> [GOAL OF THE EXERCISE] For the entries below, repeat exactly each line starting with the one that contains "pinky pip: (1390, 436)" and going on through the one that contains "pinky mcp: (1402, 490)", and no others.

Segment Start: SUPPLIED RECORDS

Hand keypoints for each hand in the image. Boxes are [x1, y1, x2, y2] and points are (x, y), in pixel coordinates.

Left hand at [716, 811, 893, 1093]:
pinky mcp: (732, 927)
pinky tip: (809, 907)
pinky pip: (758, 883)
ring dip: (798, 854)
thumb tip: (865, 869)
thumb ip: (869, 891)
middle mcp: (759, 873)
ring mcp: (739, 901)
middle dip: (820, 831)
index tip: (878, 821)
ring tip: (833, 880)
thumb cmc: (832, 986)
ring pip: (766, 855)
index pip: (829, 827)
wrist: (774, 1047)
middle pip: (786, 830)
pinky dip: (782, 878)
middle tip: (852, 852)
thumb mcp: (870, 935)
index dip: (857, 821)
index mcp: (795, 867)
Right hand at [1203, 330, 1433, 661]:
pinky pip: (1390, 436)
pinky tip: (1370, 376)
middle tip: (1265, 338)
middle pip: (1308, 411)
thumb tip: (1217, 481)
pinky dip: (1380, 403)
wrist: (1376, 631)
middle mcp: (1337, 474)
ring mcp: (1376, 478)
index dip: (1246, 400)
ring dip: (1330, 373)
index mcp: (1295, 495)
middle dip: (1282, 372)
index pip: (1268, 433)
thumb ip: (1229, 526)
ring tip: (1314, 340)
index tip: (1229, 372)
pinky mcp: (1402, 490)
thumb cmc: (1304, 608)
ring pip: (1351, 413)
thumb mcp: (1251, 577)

Segment End: SUPPLIED RECORDS
Segment Start: SUPPLIED RECORDS

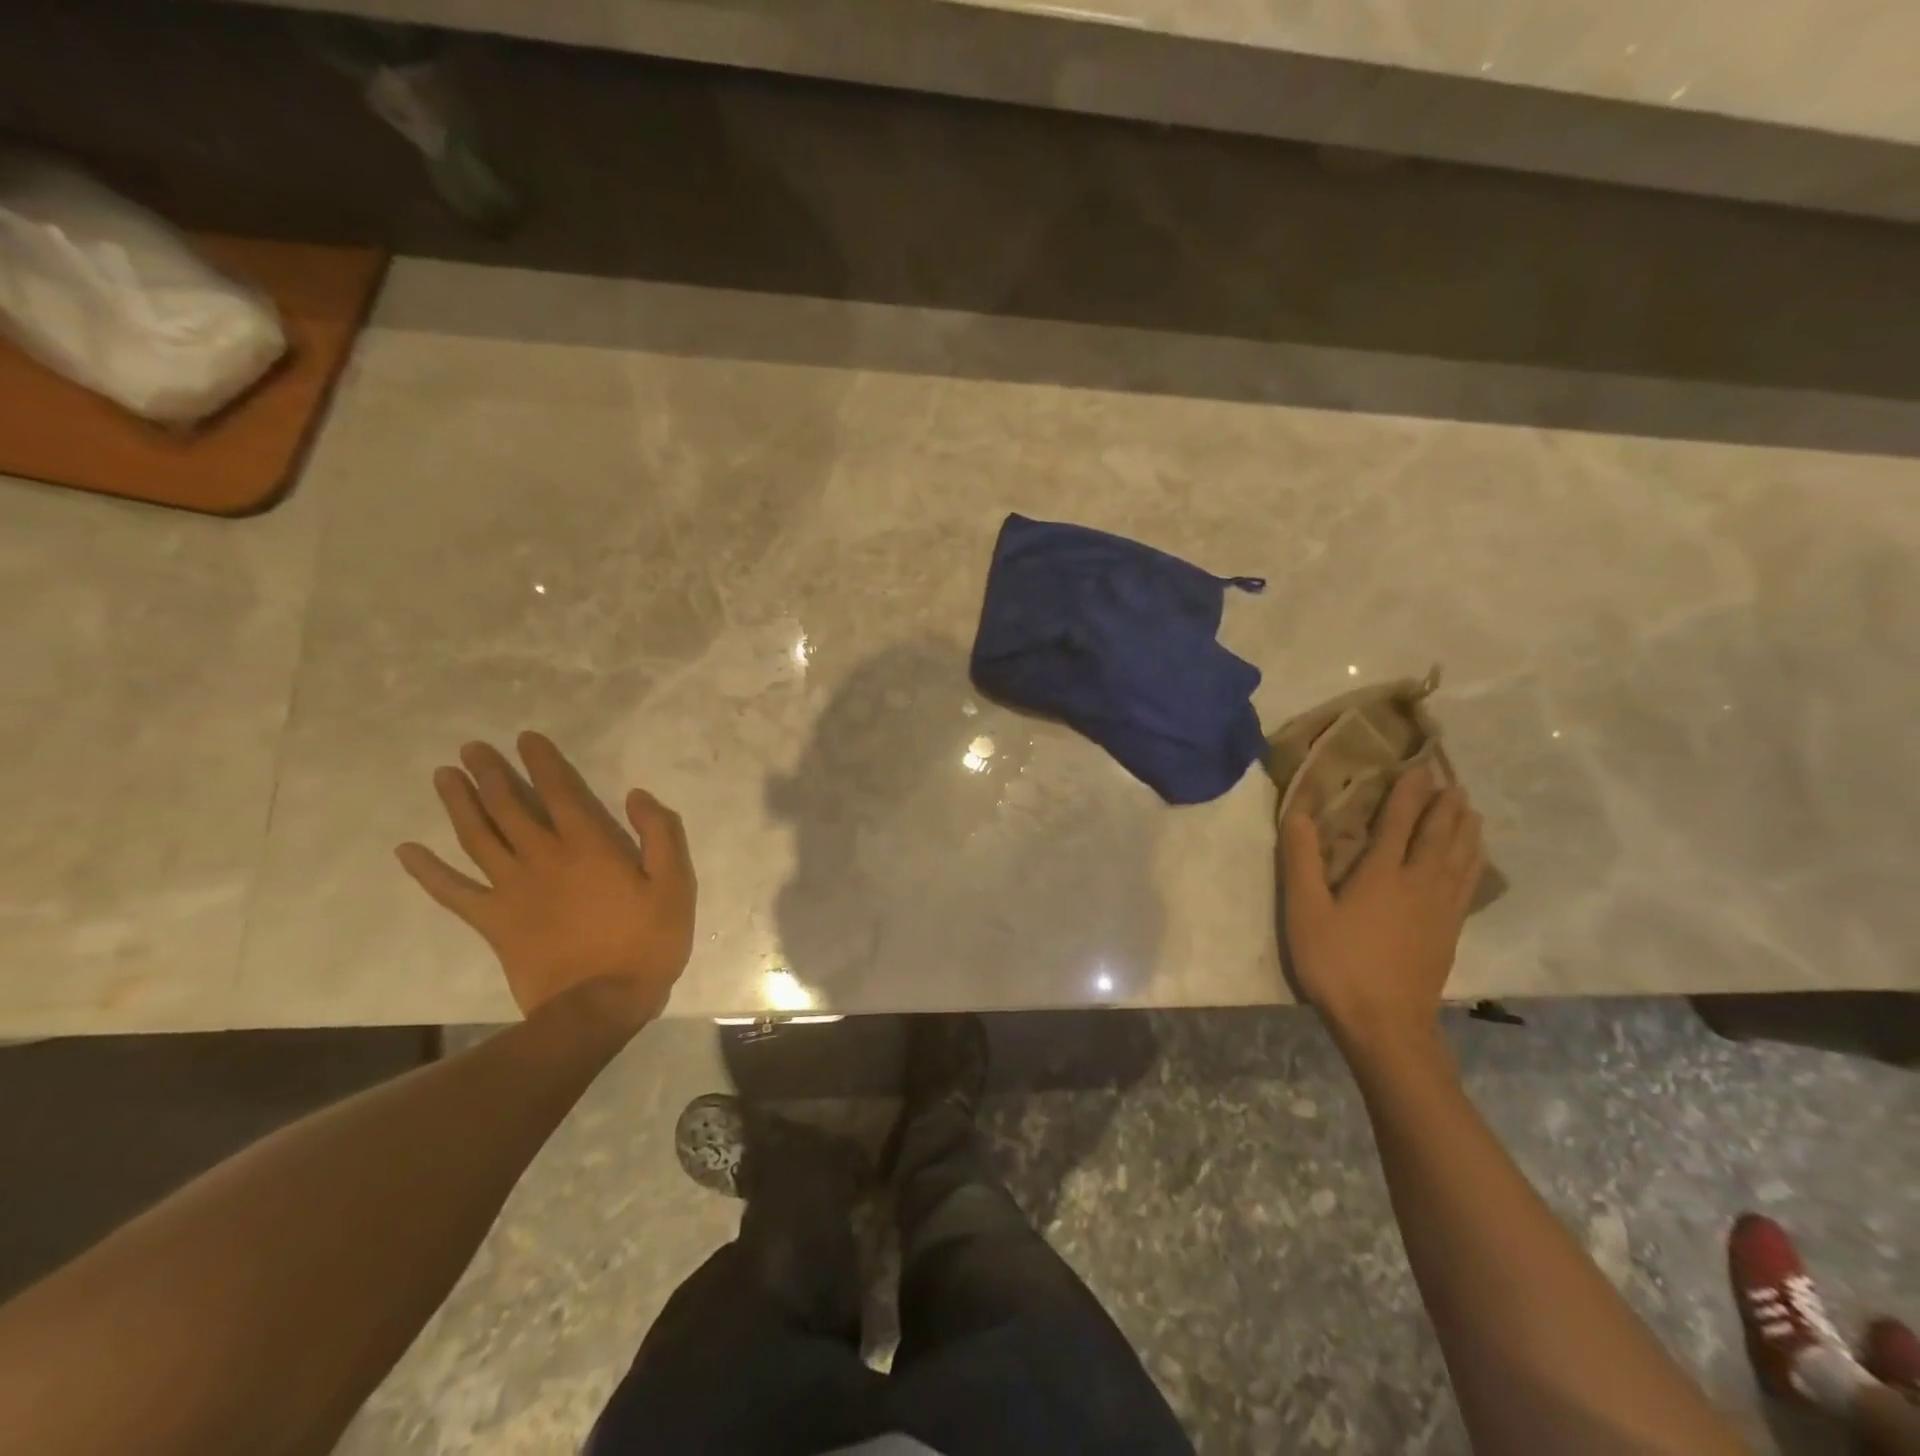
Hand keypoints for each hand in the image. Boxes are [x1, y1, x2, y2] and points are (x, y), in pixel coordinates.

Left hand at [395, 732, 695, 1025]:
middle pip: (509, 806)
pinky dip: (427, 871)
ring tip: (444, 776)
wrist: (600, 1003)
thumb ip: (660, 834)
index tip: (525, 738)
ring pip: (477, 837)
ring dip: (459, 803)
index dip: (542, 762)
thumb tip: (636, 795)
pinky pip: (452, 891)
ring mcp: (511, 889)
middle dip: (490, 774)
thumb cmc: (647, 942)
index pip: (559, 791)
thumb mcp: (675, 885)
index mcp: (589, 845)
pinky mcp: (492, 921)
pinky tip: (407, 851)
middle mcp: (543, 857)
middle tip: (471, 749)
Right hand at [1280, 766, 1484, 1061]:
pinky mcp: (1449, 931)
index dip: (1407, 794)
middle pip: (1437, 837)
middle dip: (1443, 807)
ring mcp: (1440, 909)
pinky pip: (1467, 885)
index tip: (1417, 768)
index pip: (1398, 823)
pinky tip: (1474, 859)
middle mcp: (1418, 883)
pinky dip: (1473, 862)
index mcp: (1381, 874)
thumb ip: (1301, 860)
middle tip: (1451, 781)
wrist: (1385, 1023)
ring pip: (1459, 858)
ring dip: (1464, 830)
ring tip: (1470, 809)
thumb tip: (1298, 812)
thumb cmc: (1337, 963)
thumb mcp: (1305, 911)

Segment End: SUPPLIED RECORDS

> [RESPONSE]
pinky pip: (1390, 436)
pinky tip: (1370, 376)
middle tip: (1265, 338)
middle pip: (1308, 411)
thumb tip: (1217, 481)
pinky dip: (1380, 403)
wrist: (1376, 631)
middle mcp: (1337, 474)
ring mcp: (1376, 478)
index dip: (1246, 400)
ring dip: (1330, 373)
index mcp: (1295, 495)
middle dip: (1282, 372)
index pip: (1268, 433)
thumb ip: (1229, 526)
ring tip: (1314, 340)
index tip: (1229, 372)
pinky mcp: (1402, 490)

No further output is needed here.